From me, I reminded myself.

            “Why are you here?” I asked.

            “For a bit of wisdom. You’re hurting right now. You think that life will always be this difficult. That you will always be alone. That your writing will never be good enough.” He moved forward and rested a hand on my shoulder. “We cannot see the future, and no one knows why certain things happen to us. It will be a while before you find success as a writer, but you must not stop. Everything you learn will one day pay off. The same is true of your quest for love. Stay humble. Be aware of your failings. Never believe you have it all figured out, and love will you. Find us.”

            “What about my job? I love the kids—”

            “We have worked many jobs, but you were born to write. Do what you must to pay the bills, but remember your calling. Things are never as they seem. In two years, you will move and find yourself surrounded by people from all over the world. You will experience a re-birth, and within a short time, you will meet the woman of your dreams. Your career will change. Your life will change. And through it all, you will write. And when you are ready, you will do the one thing that has called to you since you were a small boy.”

            I swallowed. “It’s just… it’s just so hard to accept.”

            He rubbed my shoulder. “I know. Our future is always shrouded. If it were not, we would not stay humble. But don’t worry, things are going to get better.
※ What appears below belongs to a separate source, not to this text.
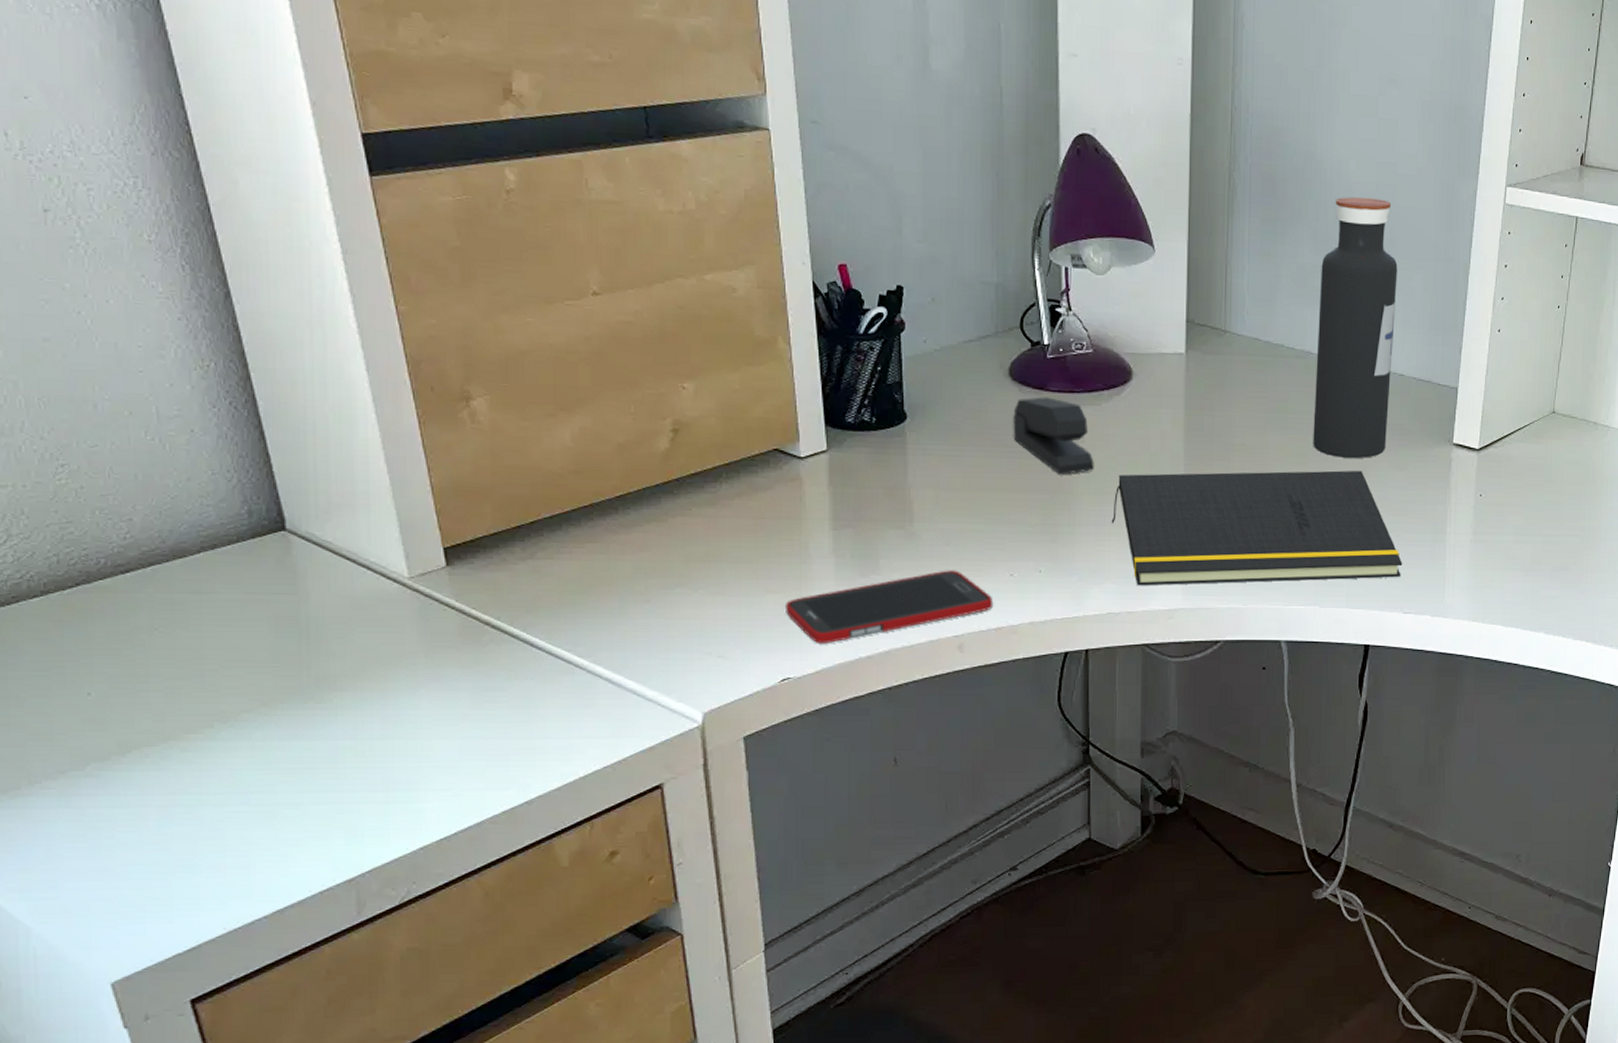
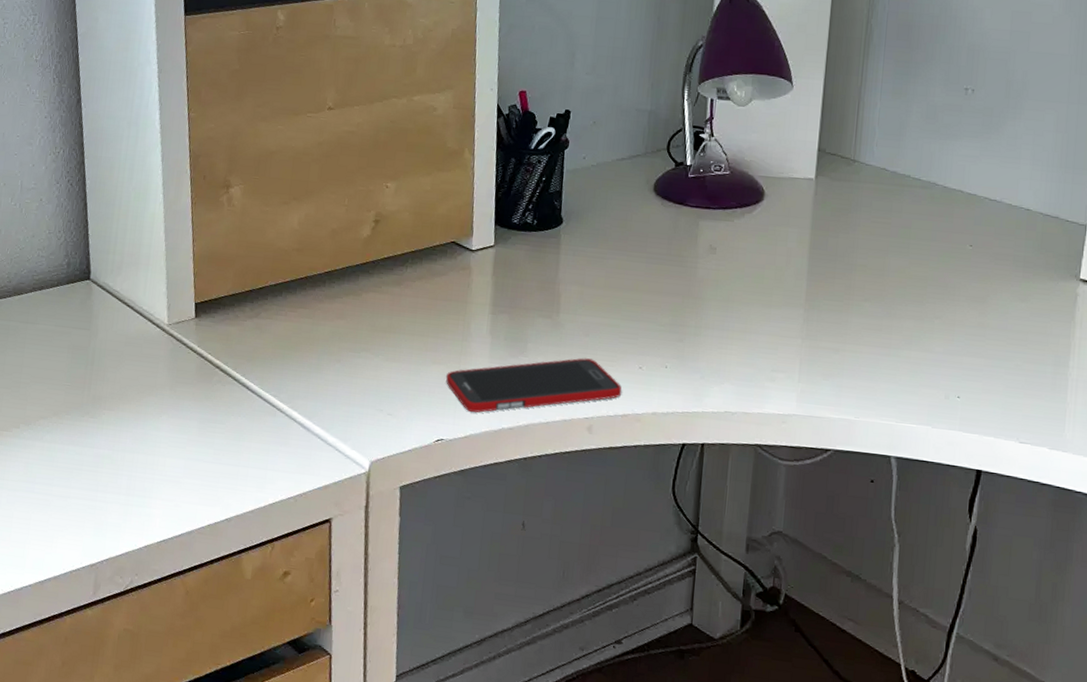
stapler: present [1013,397,1094,474] -> none [652,211,723,281]
notepad: present [1111,470,1403,586] -> none [734,285,1021,407]
water bottle: present [1313,197,1398,458] -> none [934,42,1029,287]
Better than you ever imagined.”

            I sighed and shook my head. “My wife, she’s—”

            “The best thing that ever happened to us.” He closed his eyes briefly before opening them. “Whatever you imagine about being with someone, she is the treasure. And no, we did not earn it, just like we have not earned the praise from people who like our writing. Yes, we have mended the soil, but God has managed the till.”

            I frowned, confused. “So if it isn’t us, then—”

            “It is us!” he said, placing his hands on the wooden balcony. “But it is us and so many other things, things we can’t identify, things that will one day infuse the series that allows you to write in your own voice for the first time.”

            “I… I do not know what to do.”

            My older self smiled. “Just keep writing. Continue to pursue kindness. Do not let those around you dictate who you are or what you will be. Accept criticism. Do not be afraid to look in the mirror. None of these things will give you money, but they will guide you. One day soon, you will be asked about these choices and they will inspire people, much like your work will inspire them.

            “Writing is not about the books you sell, but the vision you give to people. The vision you have for humanity. A vision that reminds us we can be better. That we can be loving and kind and empathetic. Never forget that.”

            “But, my depression—”

            “Will always be there. It will never leave. God gives us all burdens, and this one is ours. Be honest about it. Tell others about your struggles. Weakness is strength, and vulnerability is everything. Let it shine through your work.” He paused. “Most importantly, do not write in fear. Fear of what others will think. Fear of what they may say. Fear that you may expose yourself too much. Conquering fear is the pathway to your voice. And it is your voice that will affect others in ways you cannot comprehend.”

            The vision of my older self slowly began to fade.

            “Wait! I have so many questions! Don’t go!”

            The image flickered. “Remember what I said. Stay true to yourself. Things get better.”

            “What book should I write next? I don’t know what I’m doing!”

            The image faded away and I leaned on the balcony, unsure what I’d just seen. Had it been a dream? A daydream to help me take my mind off my troubles? I wasn’t sure. I stood and headed inside. Whatever it was, my resolve was clear.

            I sat down at my desk and opened my laptop. That the agent had dropped me didn’t matter, neither did anything else. It was time to write.